Remote
In a world dominated by mega cities and expanding urbanization remote areas may well become the new luxury. The pressure of modern life in which everybody is reachable 24/7 is growing fast. Most of my life I lived in big cities as Rotterdam and Amsterdam. Everything you need in life you can find around the corner. Work, food, sport facilities, and entertainment. Everything except for silence and solitude
In the far corners of the world, where roads thin into dirt tracks and human presence fades into silence, remote houses sit like quiet sentinels in nature’s vast cathedral. These isolated dwellings, often perched on mountainsides, tucked within dense forests, or poised at the edge of stormy coasts, offer more than solitude. They offer an encounter with the sublime. To live in a remote house is to be confronted by nature’s scale, mystery, and power, and to rediscover one’s place within it.
The idea of the sublime—coined in philosophy to describe a sense of awe mixed with fear—finds its most potent expression in these wild, untamed landscapes.
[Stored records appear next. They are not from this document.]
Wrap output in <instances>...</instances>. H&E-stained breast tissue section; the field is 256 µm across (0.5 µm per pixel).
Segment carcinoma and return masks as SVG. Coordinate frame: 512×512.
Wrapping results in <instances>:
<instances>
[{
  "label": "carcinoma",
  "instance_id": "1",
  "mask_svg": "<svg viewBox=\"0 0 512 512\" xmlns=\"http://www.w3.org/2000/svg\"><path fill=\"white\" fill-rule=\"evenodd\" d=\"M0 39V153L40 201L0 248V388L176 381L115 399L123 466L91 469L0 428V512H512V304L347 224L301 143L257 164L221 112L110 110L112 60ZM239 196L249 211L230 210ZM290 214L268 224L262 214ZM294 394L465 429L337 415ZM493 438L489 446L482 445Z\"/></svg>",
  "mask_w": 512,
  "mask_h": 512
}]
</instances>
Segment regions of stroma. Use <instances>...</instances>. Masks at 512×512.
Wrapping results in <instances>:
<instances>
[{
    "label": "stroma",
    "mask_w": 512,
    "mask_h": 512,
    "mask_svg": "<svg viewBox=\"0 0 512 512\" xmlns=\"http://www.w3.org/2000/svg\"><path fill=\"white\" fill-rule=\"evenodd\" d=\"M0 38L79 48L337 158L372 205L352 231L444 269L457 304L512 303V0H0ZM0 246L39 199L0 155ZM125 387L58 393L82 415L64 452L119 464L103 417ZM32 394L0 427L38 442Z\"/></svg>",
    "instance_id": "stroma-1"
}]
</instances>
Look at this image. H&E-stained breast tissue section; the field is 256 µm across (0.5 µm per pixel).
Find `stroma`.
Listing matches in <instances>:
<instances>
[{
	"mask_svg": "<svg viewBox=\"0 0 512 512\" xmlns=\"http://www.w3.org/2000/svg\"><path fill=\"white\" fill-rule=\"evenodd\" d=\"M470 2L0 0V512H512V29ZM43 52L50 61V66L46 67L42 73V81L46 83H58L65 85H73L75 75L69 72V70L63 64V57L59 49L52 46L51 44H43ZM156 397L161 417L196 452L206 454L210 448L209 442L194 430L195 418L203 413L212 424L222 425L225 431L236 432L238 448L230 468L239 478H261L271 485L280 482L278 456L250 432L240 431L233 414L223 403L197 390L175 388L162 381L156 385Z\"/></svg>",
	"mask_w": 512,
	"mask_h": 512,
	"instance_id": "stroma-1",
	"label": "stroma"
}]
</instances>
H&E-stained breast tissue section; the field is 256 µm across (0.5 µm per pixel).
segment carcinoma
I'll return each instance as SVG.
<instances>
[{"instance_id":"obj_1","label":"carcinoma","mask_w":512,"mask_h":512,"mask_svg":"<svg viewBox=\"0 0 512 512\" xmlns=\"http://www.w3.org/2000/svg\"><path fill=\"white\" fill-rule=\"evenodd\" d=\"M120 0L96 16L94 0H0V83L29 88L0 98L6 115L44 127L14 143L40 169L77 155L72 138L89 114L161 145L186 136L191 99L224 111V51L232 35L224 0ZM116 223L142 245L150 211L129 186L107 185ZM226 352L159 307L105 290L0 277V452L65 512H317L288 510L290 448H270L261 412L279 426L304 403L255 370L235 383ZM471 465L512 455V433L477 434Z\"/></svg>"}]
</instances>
Remote houses, stripped of urban distractions, heighten our sensitivity to the elemental world. Towering cliffs, endless skies, and the roar of ocean waves or the whisper of snow falling through pine branches—all evoke a beauty that overwhelms the senses. Unlike the cultivated landscapes of city parks or countryside estates, the wilderness surrounding remote houses is indifferent to human presence. It does not serve or entertain; it simply exists, immense and eternal.
These homes are often simple in design, as if shaped by the environment itself. An Igloo in the Arctic, a stone cottage in the Scottish Highlands, or a wooden cabin in a Nordic Fjord. They stand not as conquerors of nature, but as respectful participants in it. Their remoteness is not only physical but spiritual. Without the noise of civilization, inhabitants find themselves attuned to the rhythm of daylight, weather, and wildlife. Time stretches. Thought deepens. There is room, at last, for introspection.